● **EXERCISE REQUIREMENTS**
Everything in the listing below must be set down again exactly, apart from the pictures.

● **STUDY MATERIAL**

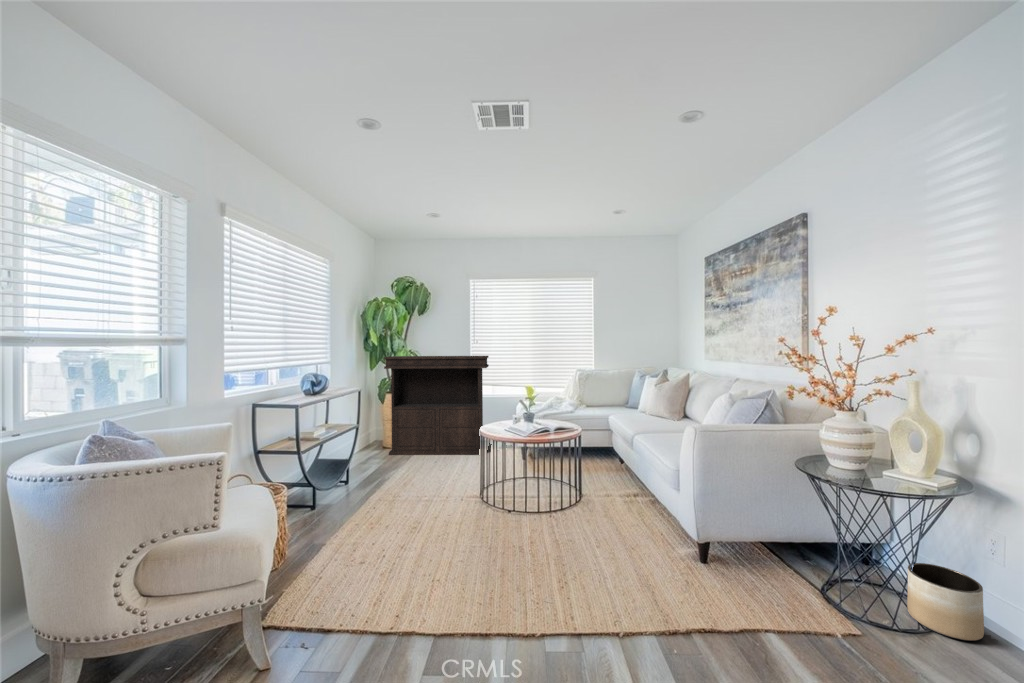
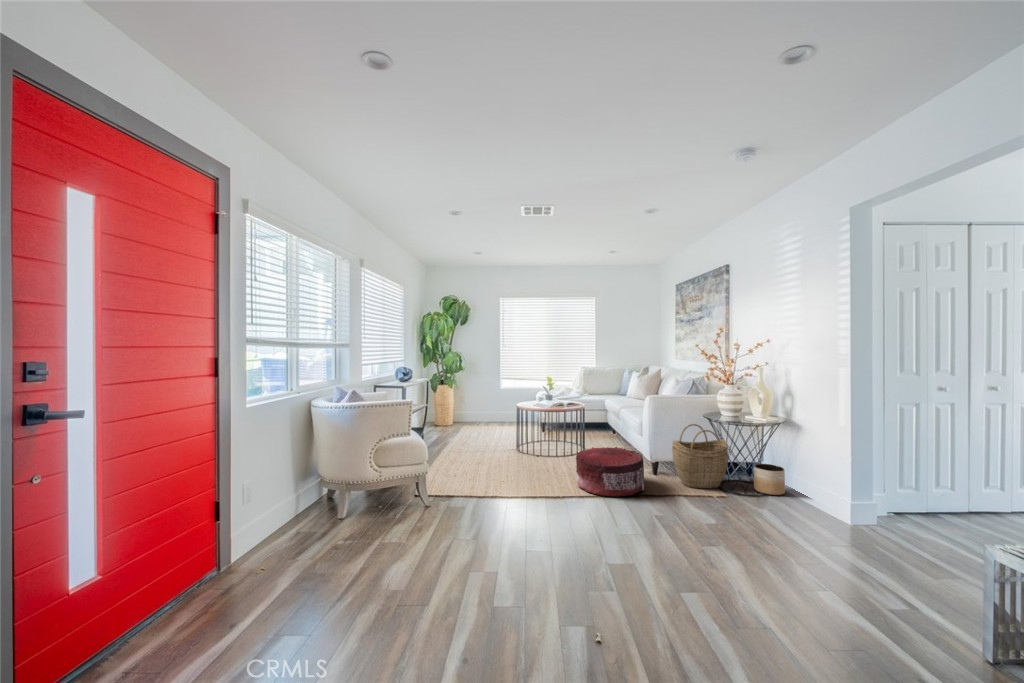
console table: present [384,356,489,455] -> none [439,356,515,430]
woven basket: none [740,480,857,612] -> present [672,424,728,489]
pouf: none [565,518,698,646] -> present [576,447,645,496]

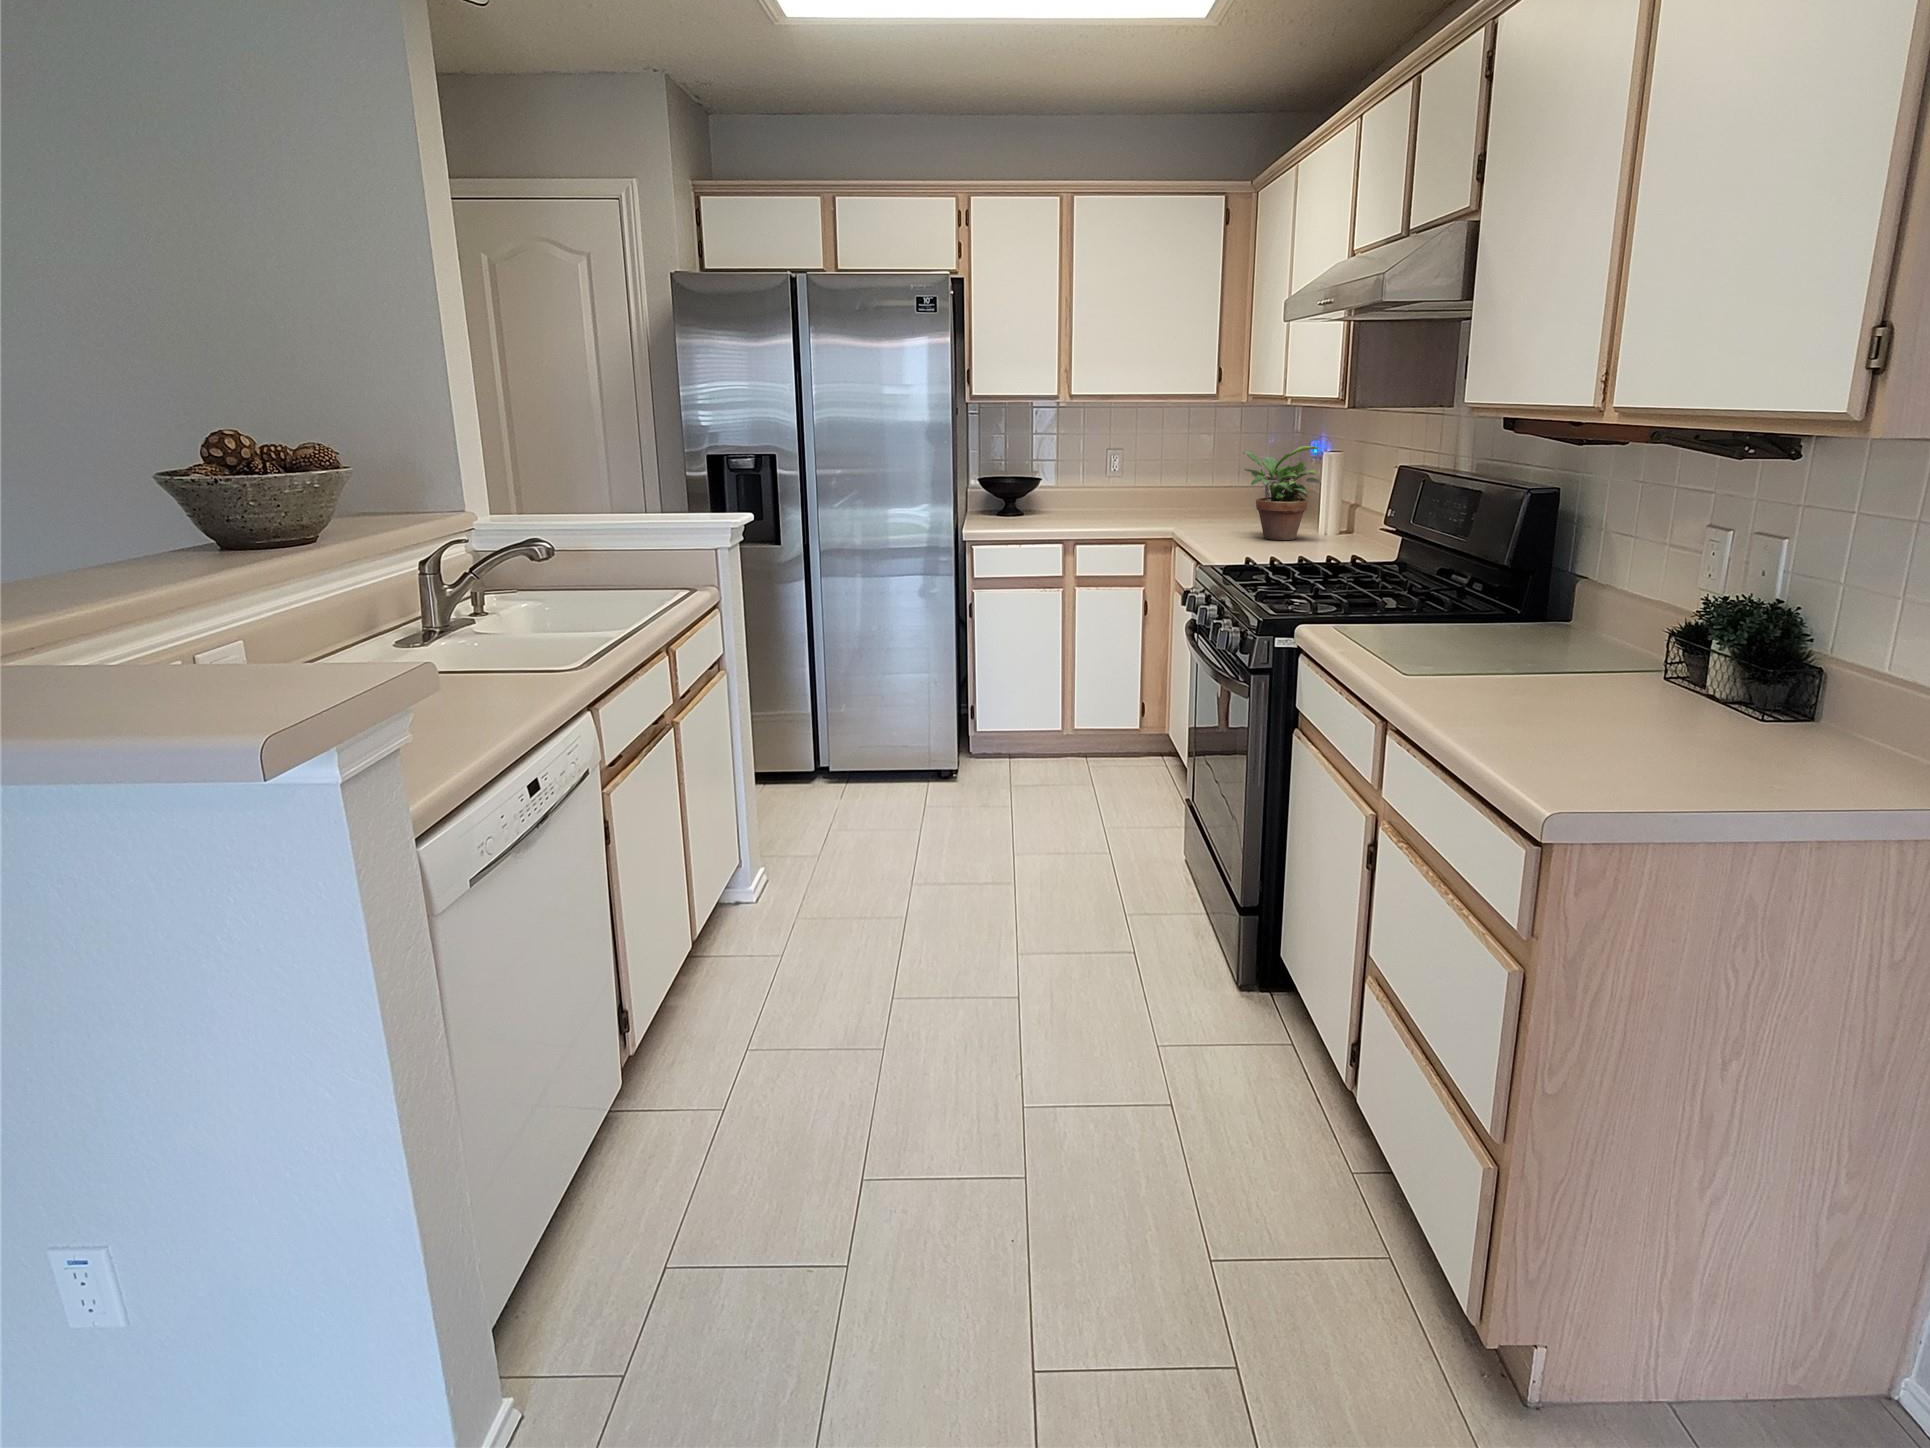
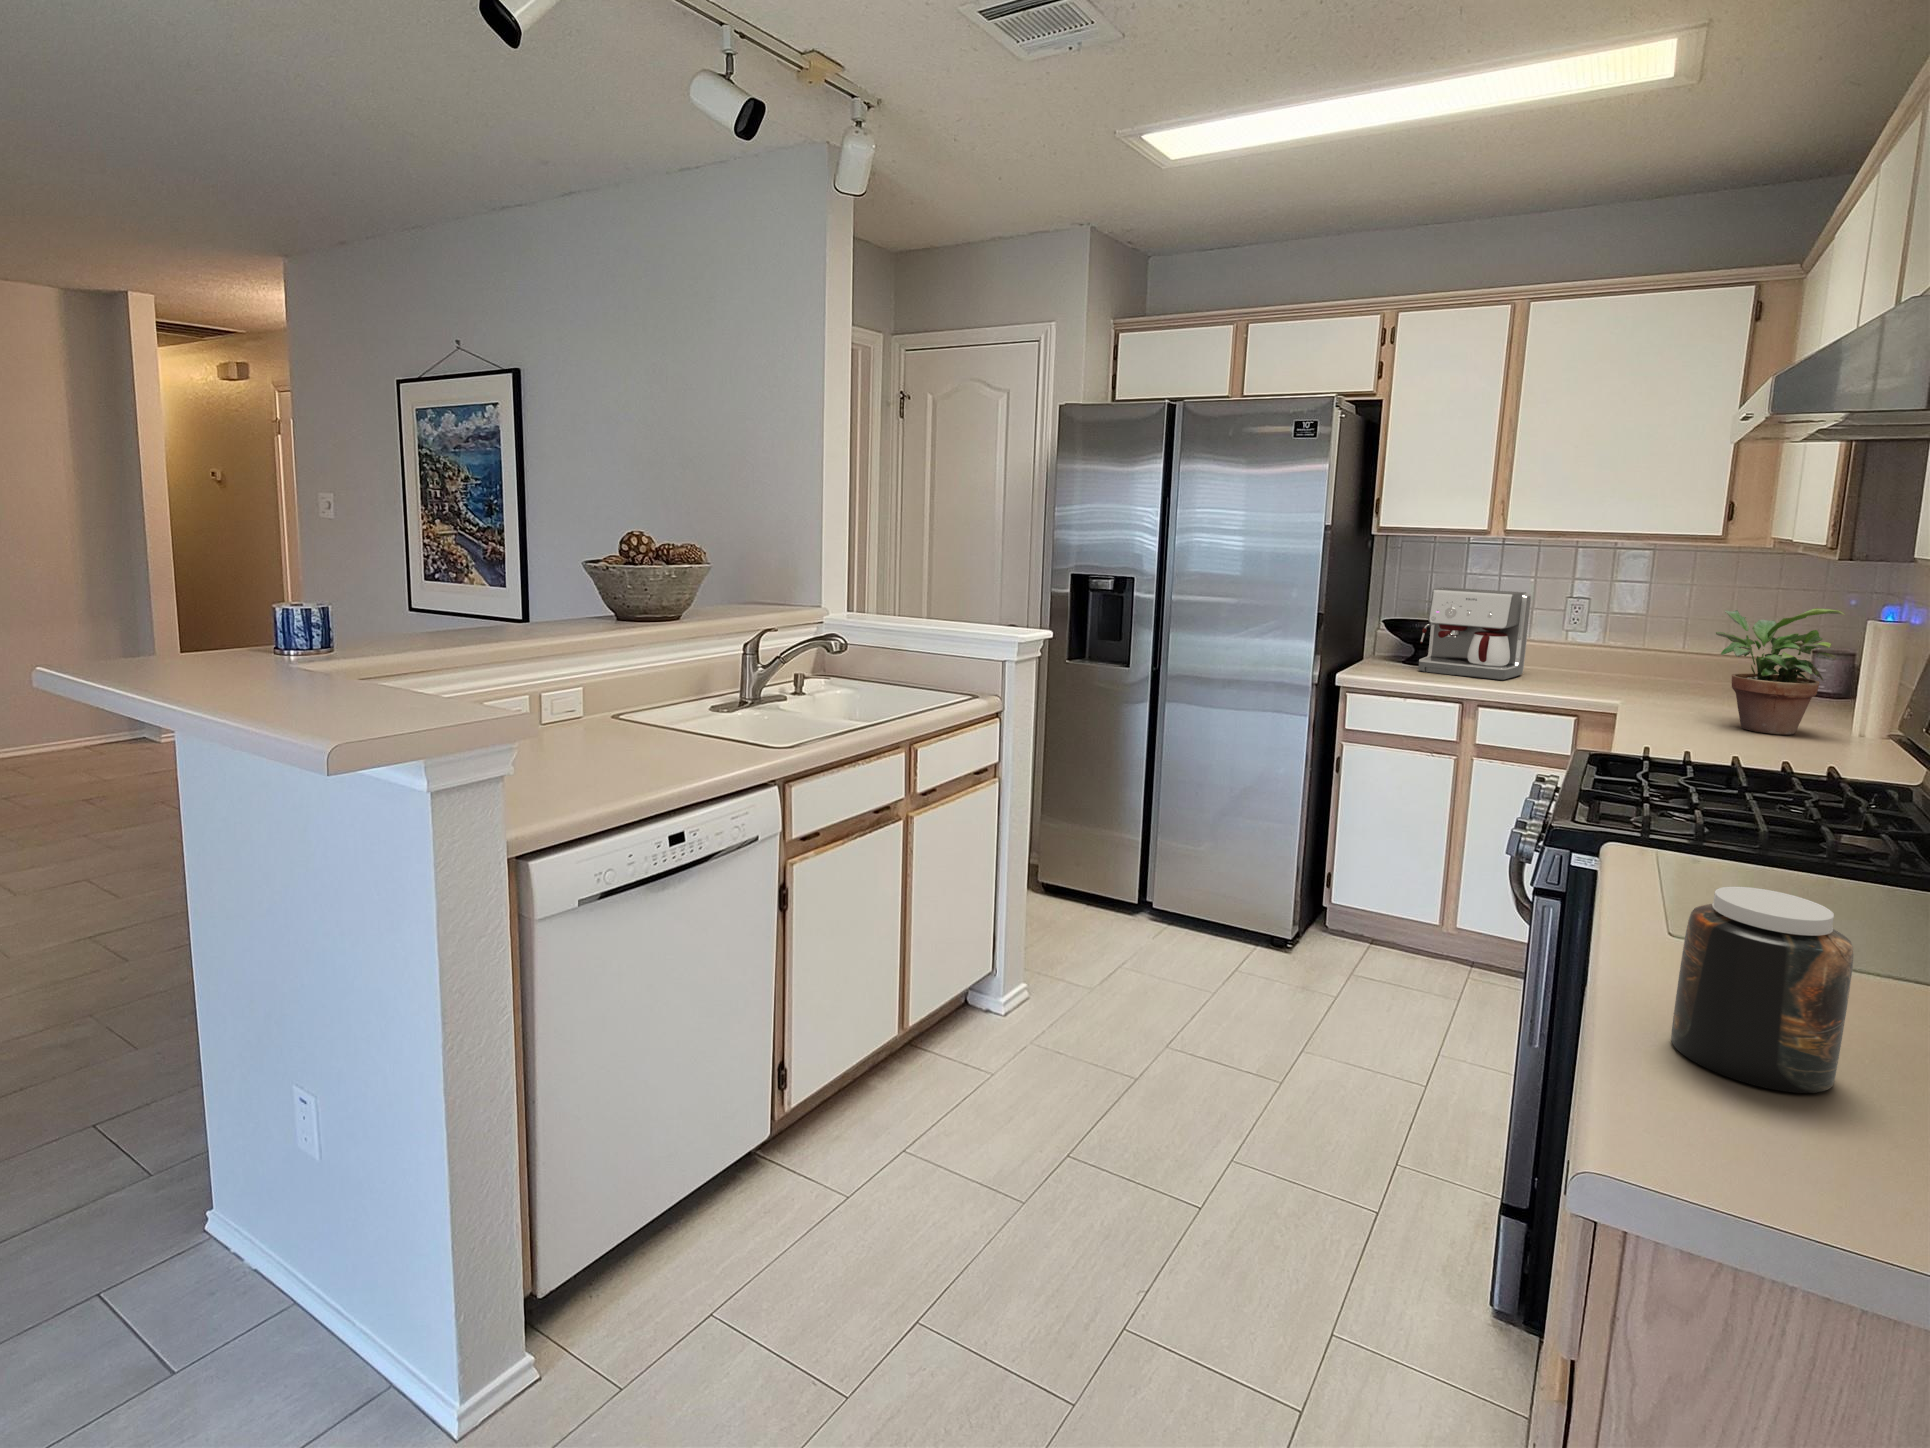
coffee maker: none [1016,447,1093,522] -> present [1418,587,1531,680]
jar: none [1490,630,1592,751] -> present [1671,886,1853,1093]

● **TASK ANSWER**
console table: present [384,356,489,455] -> none [439,356,515,430]
woven basket: none [740,480,857,612] -> present [672,424,728,489]
pouf: none [565,518,698,646] -> present [576,447,645,496]

coffee maker: none [1016,447,1093,522] -> present [1418,587,1531,680]
jar: none [1490,630,1592,751] -> present [1671,886,1853,1093]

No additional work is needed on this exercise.